- Born: 6 February 1916 Hindley, Lancashire, England
- Died: 3 October 2006 (aged 90)
- Education: Manchester University
- Known for: Crank–Nicolson method
- Scientific career
- Fields: Mathematics
- Workplaces: Brunel University
- Doctoral advisor: William Lawrence Bragg

= John Crank =

English mathematical physicist

John Crank (6 February 1916 - 3 October 2006) was a mathematical physicist, best known for his work on the numerical solution of partial differential equations.

Crank was born in Hindley in Lancashire, England. His father was a carpenter's pattern-maker. Crank studied at Manchester University from 1934 to 1938, where he was awarded a BSc and MSc as a student of Lawrence Bragg and Douglas Hartree. In 1953, Manchester University awarded him a DSc.

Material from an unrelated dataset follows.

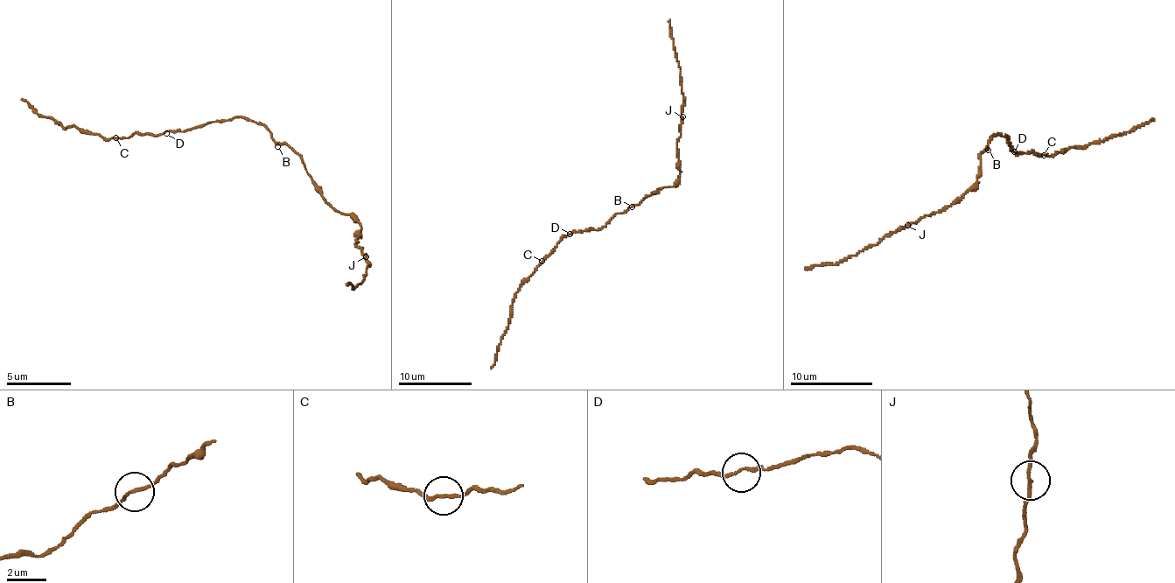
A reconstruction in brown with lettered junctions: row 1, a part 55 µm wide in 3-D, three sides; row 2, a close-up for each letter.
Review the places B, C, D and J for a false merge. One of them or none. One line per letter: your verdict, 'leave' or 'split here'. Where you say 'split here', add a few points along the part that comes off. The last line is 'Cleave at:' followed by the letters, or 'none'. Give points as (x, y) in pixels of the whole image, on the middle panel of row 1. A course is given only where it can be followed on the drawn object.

He worked on ballistics during the Second World War, and was then a mathematical physicist at Courtaulds Fundamental Research Laboratory from 1945 to 1957. In 1957, he was appointed as the first Head of Department of Mathematics at Brunel College in Acton. He served two terms of office as vice-principal of Brunel before his retirement in 1981, when he was granted the title of professor emeritus.

Crank's main work was on the numerical solution of partial differential equations and, in particular, the solution of heat-conduction problems. He is best known for his work with Phyllis Nicolson on the heat equation, which resulted in the Crank-Nicolson method.

He was a keen gardener and established the John Crank Garden as a retirement gift to Brunel University. His wife was Joan.